▶ Tarefas:
**1.** Responda às perguntas abaixo com base no texto sobre João Villaret.
(a) Que funções desempenhou João Villaret no pequeno ecrã?
(b) Em que data e em que cidade nasceu João Villaret?
(c) Em que liceu encontrou João Villaret a docente que lhe favoreceu o intento de se tornar artista?
**2.** Retome o texto sobre João Villaret a partir do ponto em que termina, escrevendo a continuação logo após a última frase apresentada.

▶ Texto do exercício:
....
João Villaret, a totalidade funcional da representação nacional
João Villaret tornou-se um dos principais responsáveis pela profissionalização do teatro no século XX. Proeminente figura das artes performativas portuguesas, foi ator, encenador e produtor nos palcos, e apresentador e declamador de poesia no pequeno ecrã. Também no cinema causou sensação, sendo um dos pioneiros na participação cinematográfica, figurando em filmes do imaginário coletivo nacional. No entanto, os seus préstimos sentiram-se substancialmente na representação cénica, sendo crucial naquilo que se tornou hoje o teatro em Portugal, estando omnipresente no engenho de se criar e de se ser arte.
João Henrique Pereira Villaret nasceu no dia 10 de maio de 1913, na cidade de Lisboa. No seio de uma família bastante tradicional, a sua vontade artística não foi acolhida de forma unânime por parte dos seus pais, assim como a do seu irmão Carlos, que seria pianista, e que o acompanharia nos recitais de poesia. Não obstante apreciarem os devaneios performativos do seu filho, não os encarava com a seriedade e a obstinação do pequeno João. Um eventual “não” numa representação teatral em tempo escolar reforçou-lhe a motivação de se tornar ator, transportando para onde fosse o desejo de vingar nos palcos. Foi no Liceu Passos Manuel que encontrou uma docente que lhe favoreceu esse intento de se tornar um artista a sério, e que reconheceu o prodígio daquele rapaz que tão bem recitava “Os Lusíadas”. Pelo seu sucesso na leitura e interpretação da poesia, era frequentemente levado à sala das turmas dos anos acima do seu para a declamar e a explicar aos alunos. Esta paixão pelas estrofes e pelo lirismo levá-lo-ia a nunca abandonar a poesia da sua extensão de expressão oral e emocional.
....
▶ Excerto dos dados:
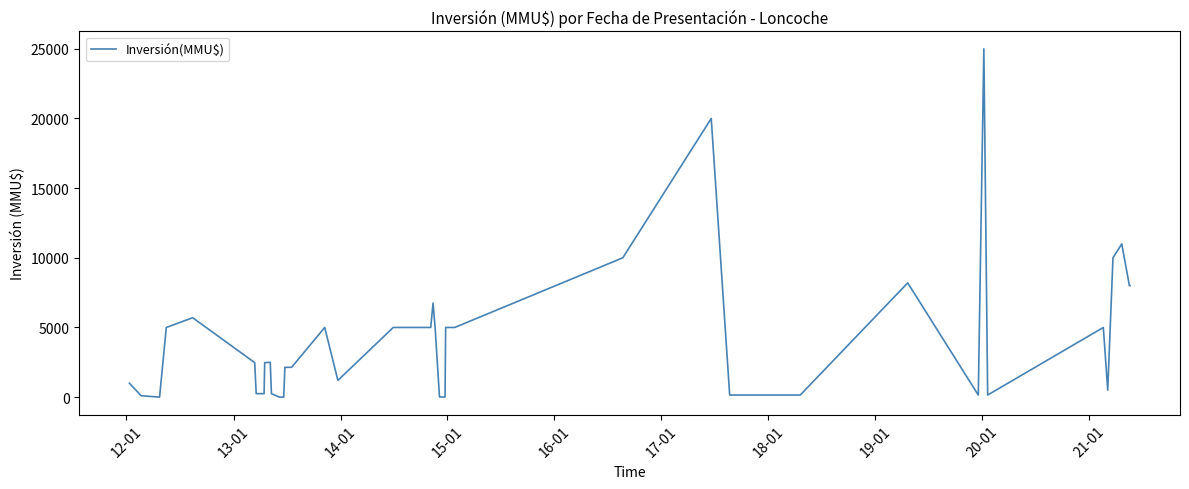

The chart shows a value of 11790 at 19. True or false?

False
....
▶ Respostas:
**1.**
(a) Foi apresentador e declamador de poesia.
(b) Nasceu no dia 10 de maio de 1913, em Lisboa.
(c) No Liceu Passos Manuel.

**2.**
Antes de fazer 15 anos, em 1928, decidiu concorrer ao curso de representação dramática, ao abrigo do Conservatório Nacional de Lisboa. Proclamando dois vilancetes e um soneto de Luís Vaz de Camões, não se livrou de uma reprimenda por parte do júri, que considerava a sua leitura prosaica. No entanto, e questionando o cariz dos mesmos, acabou por ingressar pelo seu caráter extremamente arguto e perspicaz. Bastariam três anos para se estrear profissionalmente num palco a sério. A 16 de outubro de 1931, ascendeu ao Teatro Nacional D. Maria II, na peça “Leonor Teles”, de Marcelino Mesquita. Interpretando o papel do cronista Fernão Lopes, integrou a companhia de teatro Amélia Rey Colaço/Robles Monteiro, que o levou a atuar em adaptações de Gil Vicente, Almeida Garrett, Shakespeare, Molière, entre muitos outros.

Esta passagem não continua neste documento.